*** Reading passage

Today I soaked the motor and under carriage with degreaser and and carefully pressure washed it all, I did this a few times.

She started right up and ran great again with no issues, but about in 10 minuets I look see the temp gauge at maybe 110, so I turned off the AC and cranked up the heater as I have always been told this helps cool the motor down. I kept the car moving at a good speed to keep cool air moving across the motor, but the temp slowly moving up until it hit 120. At this point I'm worried it's losing water or some other big issue, so I pull over turn it off and pop the hood but all looks ok. The over flow tank is 1/2 full, its hot but not boiling, so I let it cool down for about 30 mins until its reads 80. I then drive it home for another 10 mins and the temp reaches just over 90, at home I pop the hood and again all looks normal. The only odd thing I can find is that the washer tank and fender next to the over flow tank are both HOT I can't keep my hand on them, they feel much hotter than the over flow tank.

Any clues ? What do you think a bad thermostat ?

Thanks guys
.
 
Hello:

I will let others chime in about the problem but I will say NEVER pressure wash the engine, no matter how careful you may be. Too many electronic things that are allergic to water.
I know it is a REAL PITA to clean an unclean engine but it is worth the effort.

Kind Regards,

Ron
 
... I was keeping a close eye and ear on it all the way home to make sure all was ok and it was, all went great.

Today I soaked the motor and under carriage with degreaser and and carefully pressure washed it all, I did this a few times.

She started right up and ran great again with no issues, but about in 10 minuets I look see the temp gauge at maybe 110...

Any clues ?

You drove 500 miles and everything was ok. But, after engine wash it got hot. My guess is some wire got wet (shorted/grounded) which caused the sender to send wrong signal to the gauge.

I hope it's that simple. Anyway congrats on your find.
 
Ron,
I was typing while you are posting. And I'm not surprise to see we are on the same page. I too had a lot of bad experiences with engine pressure washing. Now I just use brake cleaner.
 
Brake cleaner? That's an interesting one. Care to elaborate?

Sorry for your troubles Karl. I hope it's something simple
 
We used brake cleaner to wash that plastic underside protection thingie on my car. Works wonders. Spray it on, wait a bit, wash all dirt and goo off. According to Christian, it's expensive though. And it seems to be quite an aggressive cleaning agent, so I wouldn't want to use it near connectors, sealing rings, hoses, etc.

Now back to the topic: if you search on the forum for related topics, you'll find some of mine. I had issues as well, but even at 30C, with AC on, and full thottle for longer times, I hadn't seen >110C. Imho, it shouldn't ever reach that mark, because that would mean the viscous fan AND the aux fans are at full speed, which would move insane amounts of air.

******

### Task
Carry on the forum thread about the car that ran hot after its engine was pressure washed, starting right after the last post shown.

*** Data listing

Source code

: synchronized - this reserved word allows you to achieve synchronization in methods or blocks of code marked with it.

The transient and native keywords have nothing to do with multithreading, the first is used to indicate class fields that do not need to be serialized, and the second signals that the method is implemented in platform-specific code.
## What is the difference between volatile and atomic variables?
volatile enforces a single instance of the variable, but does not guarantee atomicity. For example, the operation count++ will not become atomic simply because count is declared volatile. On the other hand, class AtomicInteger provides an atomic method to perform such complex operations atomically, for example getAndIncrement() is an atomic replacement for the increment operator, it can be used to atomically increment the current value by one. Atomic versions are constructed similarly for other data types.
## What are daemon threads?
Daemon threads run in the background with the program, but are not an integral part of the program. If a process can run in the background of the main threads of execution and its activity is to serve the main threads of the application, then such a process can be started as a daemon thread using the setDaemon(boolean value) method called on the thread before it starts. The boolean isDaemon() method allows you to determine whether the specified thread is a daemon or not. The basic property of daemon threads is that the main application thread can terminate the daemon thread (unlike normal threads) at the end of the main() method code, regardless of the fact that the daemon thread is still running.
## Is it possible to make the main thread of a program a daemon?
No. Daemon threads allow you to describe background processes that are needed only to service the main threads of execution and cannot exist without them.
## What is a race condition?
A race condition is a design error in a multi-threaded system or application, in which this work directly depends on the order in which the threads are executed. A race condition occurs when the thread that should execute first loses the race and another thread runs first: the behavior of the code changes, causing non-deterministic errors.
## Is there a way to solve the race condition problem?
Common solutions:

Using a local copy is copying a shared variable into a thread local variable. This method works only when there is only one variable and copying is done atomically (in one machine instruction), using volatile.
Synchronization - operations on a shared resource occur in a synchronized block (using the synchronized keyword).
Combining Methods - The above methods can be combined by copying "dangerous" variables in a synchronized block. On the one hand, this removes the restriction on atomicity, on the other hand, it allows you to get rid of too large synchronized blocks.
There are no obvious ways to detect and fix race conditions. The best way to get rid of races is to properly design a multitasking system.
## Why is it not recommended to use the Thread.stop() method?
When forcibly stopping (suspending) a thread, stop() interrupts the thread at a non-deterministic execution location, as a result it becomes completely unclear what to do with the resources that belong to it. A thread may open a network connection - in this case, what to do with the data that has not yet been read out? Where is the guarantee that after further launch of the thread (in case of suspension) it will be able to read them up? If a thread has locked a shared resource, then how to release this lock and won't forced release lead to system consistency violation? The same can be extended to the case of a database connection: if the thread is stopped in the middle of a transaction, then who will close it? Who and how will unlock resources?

******

### Answer to the problem
Some things to check:
- Does the viscous fan work? It should kick in around 90-95C on the dash, and give a nice roar when you rev the engine
- Did the aux fans switch on at that temperature?
- Does the radiator get hot evenly? With my car, the lower 4-5 paths were full of junk, meaning I'd lost about 10% cooling capacity.
- Does the thermostat open at ~80C, and open fully? The upper hose should start getting warm when the dash gauge reads 80, and slowly get hot.
- If it's not doing its overheating games, is the dash gauge at around 80-85C? That's the operating temperature, and would tell you at least the dash gauge is OK.

And of course the whole upper wiring harness dance... ;)
 
Simple Green or any sort of engine degreaser or citrus cleaner works well to clean an engine. I wouldn't hesitate to use brake cleaner on the UNDERSIDE and metal areas, and certainly use it to clean off the surface of my protection shield under the engine. For folks in the US, Griot's Garage makes an engine cleaner/degreaser that is pretty good stuff and that won't harm your engine....

Spraying water (particularly under high pressure) is a recipe for disaster.

Citrus cleaner, Simple Green (perhaps diluted 50-50 with water) or a special engine cleaner, a little bit of water poured judiciously, and a LOT of elbow grease is really the best way to do things....

http://www.griotsgarage.com/product/engine+cleaner,+35+ounces.do?sortby=ourPicks

25.jpg26.jpg

Cheers,
Gerry


P.S. When I cleaned my engine block when I did my M117 rebuild, with the heads & top-end off the motor, I used brake cleaner. Here are some before and after photos....

IMG_8219.JPGIMG_8220.jpegIMG_8244.jpegIMG_8367.JPG
 
Assuming you have no service records, I would flush the cooling system and replace the thermostat (with OE/OEM only!) along with fresh G-05 coolant. If you do that, I'd also change the plastic reservoir if it's original, along with the radiator cap. All are cheap insurance.

Water on the wiring would not cause a high temp reading on the gauge, btw. The electric fans should have been on high speed by 110C. If not, you have another item to check out. The viscous clutch is also suspect. Finally, the fluid level in the plastic radiator tank should be at the seam when cold, and above the seam when hot. If it's "half full", the level is low (but that should not cause the high temps you describe).

:detective:
 
First all thanks for all of the input guys !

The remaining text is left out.